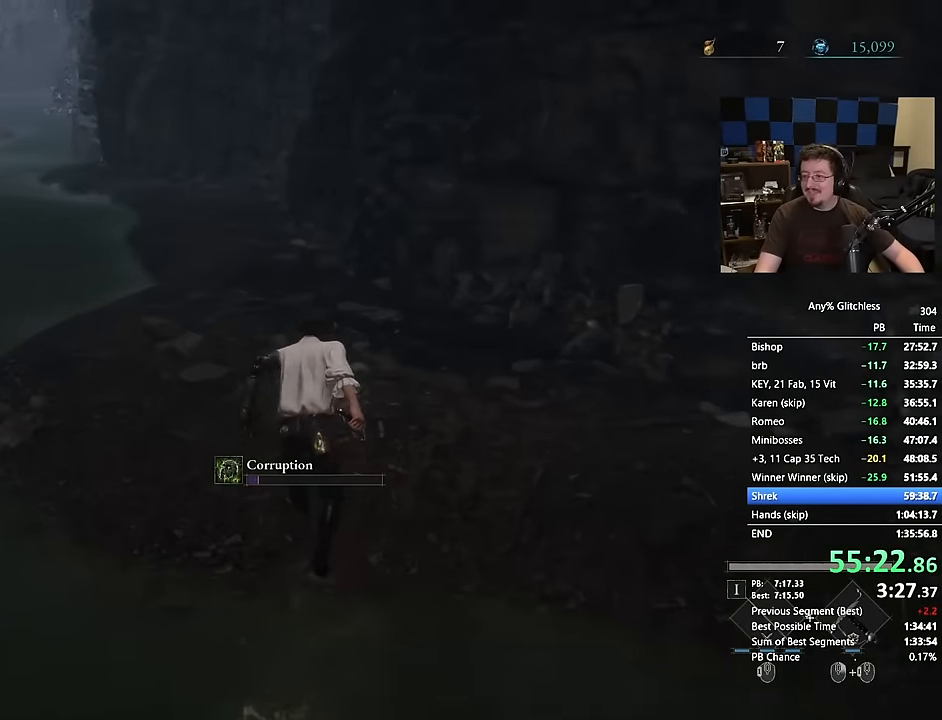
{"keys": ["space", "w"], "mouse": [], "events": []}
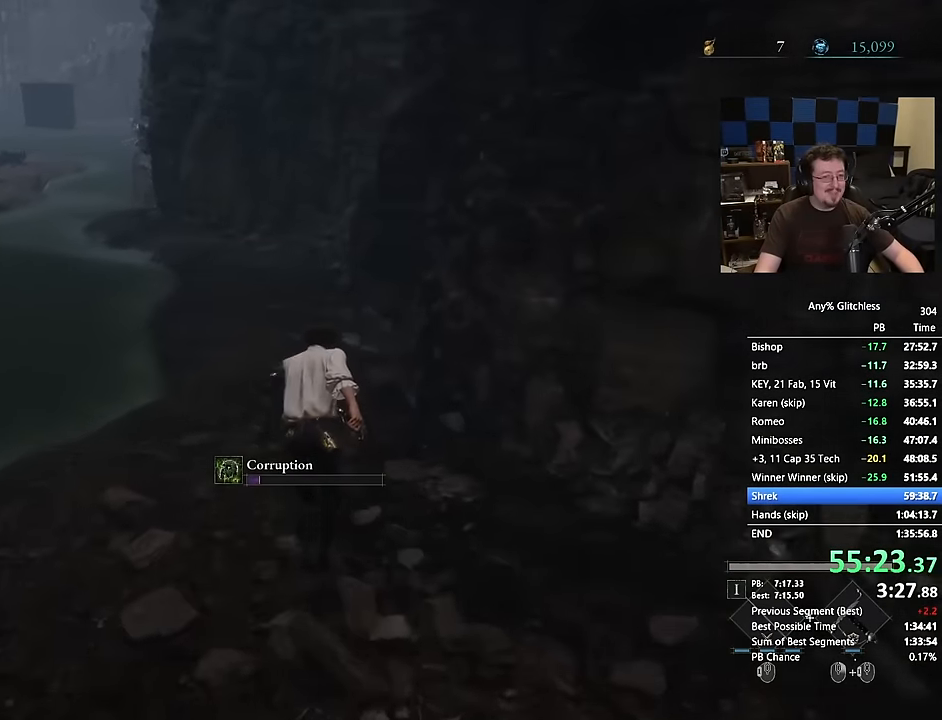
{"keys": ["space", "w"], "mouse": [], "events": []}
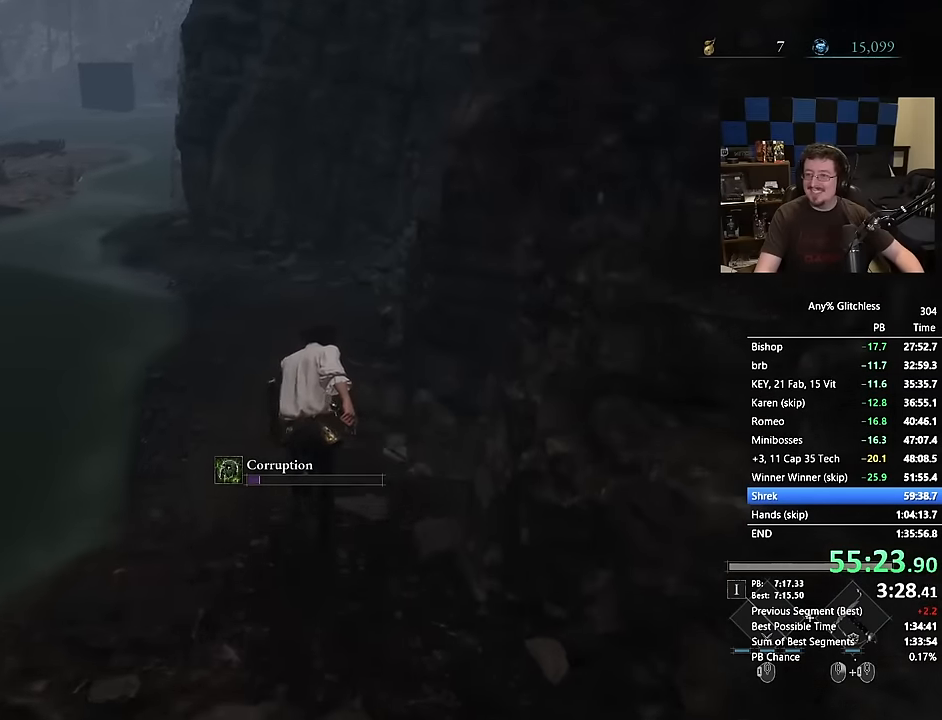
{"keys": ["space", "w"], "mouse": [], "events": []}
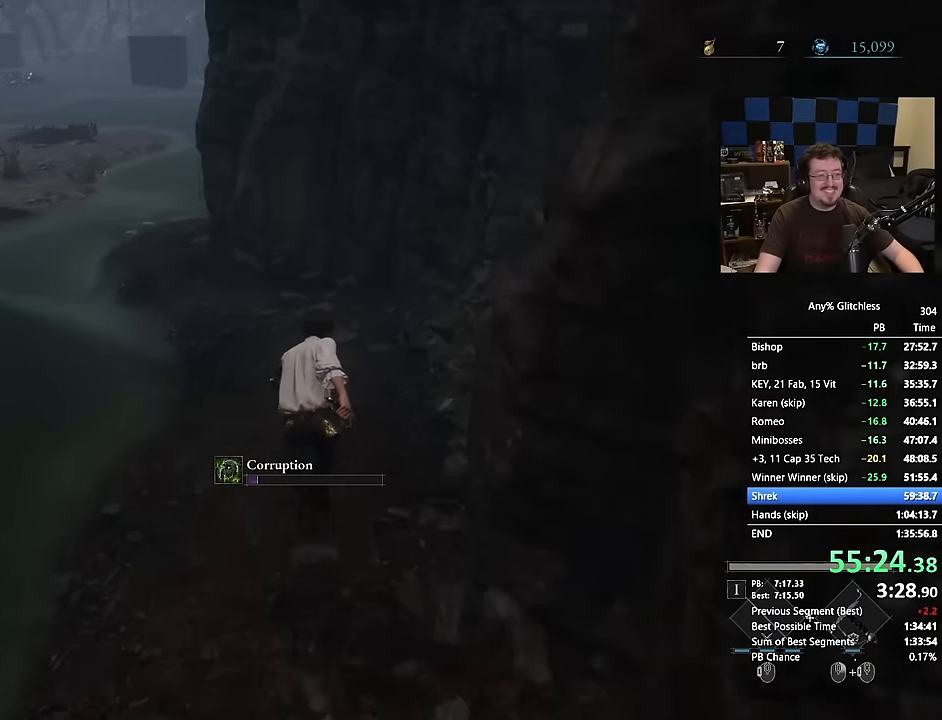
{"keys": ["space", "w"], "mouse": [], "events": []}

━━━━

**Exercise requirements:** An exact reproduction of the material above is needed, without its pictures.

**Answer below:**
{"keys": ["space", "w"], "mouse": [], "events": []}
{"keys": ["space", "w"], "mouse": [], "events": []}
{"keys": ["space", "w"], "mouse": [], "events": []}
{"keys": ["space", "w"], "mouse": [], "events": []}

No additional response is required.